The last book that Martin Luther King Jr. wrote asked the question “Where do we go from here: chaos or community?” In assessing the plight of the Gary Community Schools King’s question may have a degree of relevance.
Many are aware of the problems facing the Gary schools as they have been played out in the headlines of local newspapers including the Gary Crusader. No doubt citizens have formed opinions regarding what needs to be done to rescue the beleaguered school system.
For some, however, having an opinion is where their involvement ends. That was evidenced last year when voters were given the opportunity to aid in bailing the schools out of their financial bind, and for a second time in a two year period, voters rejected a referendum that would have provided a mechanism to aid in reducing the school system’s mounting debt. The defeat of the referendum could have been interpreted as a sign that the community was content to see the Gary Community Schools close its doors rather that spend taxpayers money to save it.

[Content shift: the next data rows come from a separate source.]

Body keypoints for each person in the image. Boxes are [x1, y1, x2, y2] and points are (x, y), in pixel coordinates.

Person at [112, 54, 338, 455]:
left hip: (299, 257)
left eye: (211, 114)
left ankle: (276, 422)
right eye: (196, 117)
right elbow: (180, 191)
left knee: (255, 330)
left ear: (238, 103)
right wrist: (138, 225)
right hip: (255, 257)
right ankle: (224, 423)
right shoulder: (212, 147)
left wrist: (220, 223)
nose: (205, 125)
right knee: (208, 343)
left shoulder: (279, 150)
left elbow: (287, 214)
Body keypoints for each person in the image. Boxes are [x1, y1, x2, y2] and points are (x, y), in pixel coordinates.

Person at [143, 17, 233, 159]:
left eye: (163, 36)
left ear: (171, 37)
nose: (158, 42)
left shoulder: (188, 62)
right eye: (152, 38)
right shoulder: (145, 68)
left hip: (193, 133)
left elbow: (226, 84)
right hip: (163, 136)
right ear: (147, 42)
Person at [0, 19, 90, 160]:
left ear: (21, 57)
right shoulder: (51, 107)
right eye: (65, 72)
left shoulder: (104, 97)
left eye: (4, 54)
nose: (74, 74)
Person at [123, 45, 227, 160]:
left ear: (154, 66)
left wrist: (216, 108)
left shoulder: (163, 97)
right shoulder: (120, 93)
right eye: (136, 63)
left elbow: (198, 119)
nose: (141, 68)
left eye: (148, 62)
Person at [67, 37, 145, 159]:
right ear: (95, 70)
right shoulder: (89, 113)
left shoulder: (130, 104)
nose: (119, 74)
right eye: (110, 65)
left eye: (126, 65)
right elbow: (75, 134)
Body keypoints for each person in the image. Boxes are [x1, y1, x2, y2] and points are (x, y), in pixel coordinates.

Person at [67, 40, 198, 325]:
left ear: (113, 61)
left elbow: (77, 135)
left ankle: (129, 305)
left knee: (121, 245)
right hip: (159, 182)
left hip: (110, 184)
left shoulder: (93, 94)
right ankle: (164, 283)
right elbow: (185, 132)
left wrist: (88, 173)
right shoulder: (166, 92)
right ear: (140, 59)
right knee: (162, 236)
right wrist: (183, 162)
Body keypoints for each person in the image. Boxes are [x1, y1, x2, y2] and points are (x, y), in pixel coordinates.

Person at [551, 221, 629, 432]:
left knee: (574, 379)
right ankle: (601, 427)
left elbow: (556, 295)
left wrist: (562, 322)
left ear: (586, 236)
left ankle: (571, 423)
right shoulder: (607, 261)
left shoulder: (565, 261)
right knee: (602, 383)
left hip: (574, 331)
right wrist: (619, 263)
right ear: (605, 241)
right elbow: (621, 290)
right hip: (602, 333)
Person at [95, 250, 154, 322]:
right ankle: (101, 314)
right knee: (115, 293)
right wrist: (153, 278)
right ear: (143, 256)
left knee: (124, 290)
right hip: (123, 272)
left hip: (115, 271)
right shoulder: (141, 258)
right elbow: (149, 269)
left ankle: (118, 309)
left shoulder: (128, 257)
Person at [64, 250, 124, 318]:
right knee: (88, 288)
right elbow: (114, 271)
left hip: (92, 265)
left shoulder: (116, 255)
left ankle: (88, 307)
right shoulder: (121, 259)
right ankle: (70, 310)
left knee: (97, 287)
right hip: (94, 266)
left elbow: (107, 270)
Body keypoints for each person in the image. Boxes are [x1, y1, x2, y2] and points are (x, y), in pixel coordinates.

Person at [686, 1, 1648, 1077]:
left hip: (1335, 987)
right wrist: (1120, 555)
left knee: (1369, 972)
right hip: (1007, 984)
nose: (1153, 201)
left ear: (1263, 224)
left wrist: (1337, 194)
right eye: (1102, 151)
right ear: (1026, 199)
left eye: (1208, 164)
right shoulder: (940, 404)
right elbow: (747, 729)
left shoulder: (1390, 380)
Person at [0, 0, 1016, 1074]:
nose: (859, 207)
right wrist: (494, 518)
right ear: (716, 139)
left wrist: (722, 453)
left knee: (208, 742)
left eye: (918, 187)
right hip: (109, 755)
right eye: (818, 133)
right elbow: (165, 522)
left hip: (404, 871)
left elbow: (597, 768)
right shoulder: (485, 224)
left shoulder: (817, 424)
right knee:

There are those who chose to remain optimistic that the crisis can be addressed with a successful outcome being reached. A bill designed to bailout the school system crafted by Sen. Eddie Melton and Senate Appropriations Chair Luke Kenley has received support in the State Senate. Rep. Charlie Brown has sponsored the bill in the House of Representatives.
Members of the school board are scheduled to meet with the state’s Distressed Units Appeal Board to discuss getting a loan from the state. Prior to the meeting the board approved Superintendent Cheryl Pruitt’s request for a 30-day leave of absence. While Pruitt is on leave Assistant Superintendent Cordia Moore will serve as interim superintendent.
In placing Moore in the interim position the board is showing that the school system is in capable hands and not distracted by a number of side issues that had the potential to further portray the Gary school system in a negative manner.
Going forward the Gary Community School Corporation has an opportunity to use the crisis as a learning experience and hopefully it will make them better stewards, not only of their finances, but also its human capital.
In essence it is quite clear that business as usual can no longer be the order of the day.
The board must begin to take a serious look at ways to rid themselves of the abandoned schools that no longer serve a purpose and only contribute to the blight the city is combatting. It and all-possible buyers for those properties need to be identified and if they can’t be sold, then the board should enter into discussions with the city regarding having the structures demolished.
Whether or nor Superintendent Pruitt returns after her leave the board should begin thinking about identifying and putting in place a new leadership team.
It is apparent that there are individuals and agencies on the local and state level that are willing to help the Gary school system succeed, but it can’t be a situation where others want it more than you want it for yourself.
Only the Gary School Board of Trustees can answer the question: “where do we go from here.”